(Saved data entries)
-.-.-
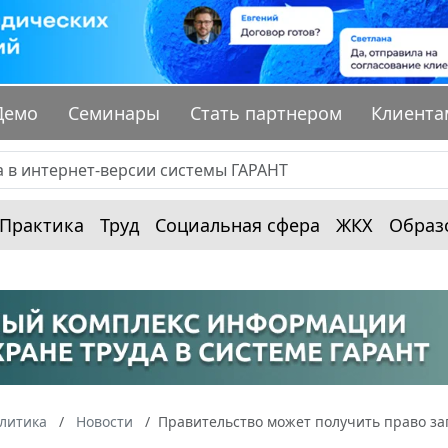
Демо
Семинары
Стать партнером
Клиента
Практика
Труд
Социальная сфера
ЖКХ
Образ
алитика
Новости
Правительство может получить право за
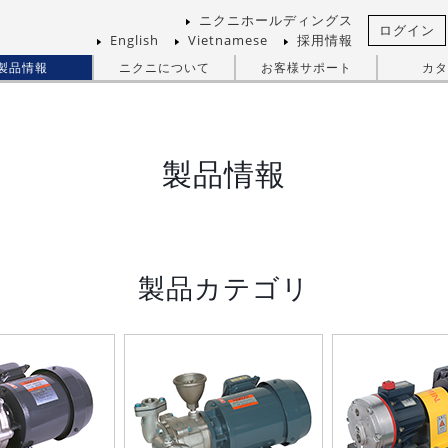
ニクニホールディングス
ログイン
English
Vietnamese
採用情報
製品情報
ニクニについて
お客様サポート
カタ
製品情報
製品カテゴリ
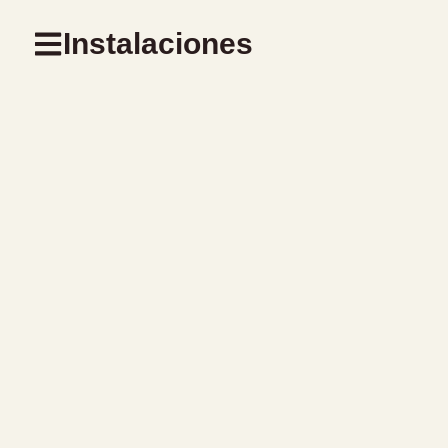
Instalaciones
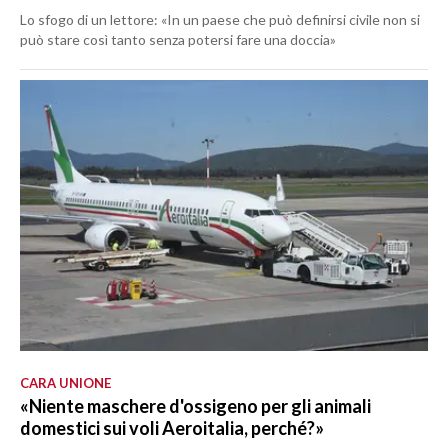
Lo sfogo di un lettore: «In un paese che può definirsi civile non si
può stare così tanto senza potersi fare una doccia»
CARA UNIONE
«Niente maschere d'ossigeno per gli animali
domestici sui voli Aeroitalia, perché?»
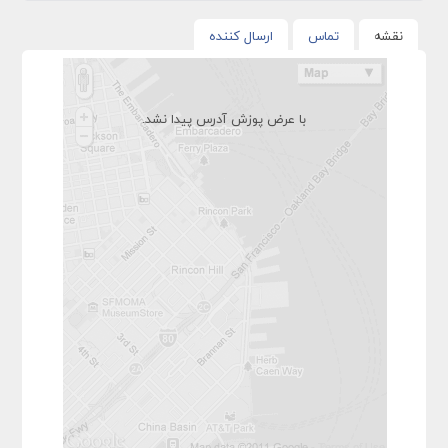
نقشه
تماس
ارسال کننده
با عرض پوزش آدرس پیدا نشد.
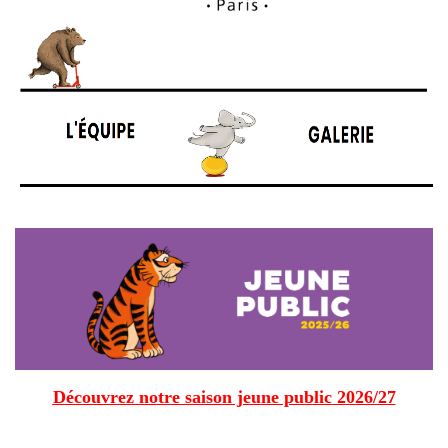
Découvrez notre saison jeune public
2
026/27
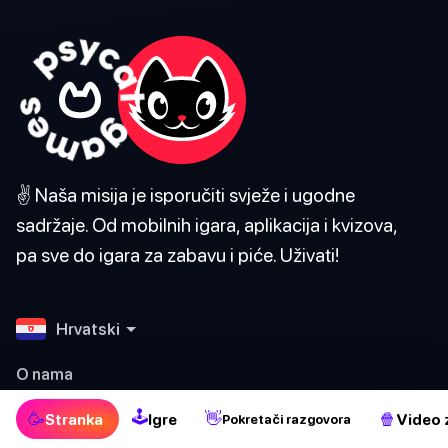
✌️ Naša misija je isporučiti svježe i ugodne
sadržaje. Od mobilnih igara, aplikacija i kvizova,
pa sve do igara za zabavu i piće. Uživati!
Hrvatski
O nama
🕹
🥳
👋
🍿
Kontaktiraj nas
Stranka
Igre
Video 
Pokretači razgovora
-.-.-
§ **Task instructions**
Transcribe, word for word, every line from the one containing "svježe i ugodne" through the final line of the entries, and nothing else.

§ **Exercise response**
✌️ Naša misija je isporučiti svježe i ugodne
sadržaje. Od mobilnih igara, aplikacija i kvizova,
pa sve do igara za zabavu i piće. Uživati!
Hrvatski
O nama
🕹
🥳
👋
🍿
Kontaktiraj nas
Stranka
Igre
Video 
Pokretači razgovora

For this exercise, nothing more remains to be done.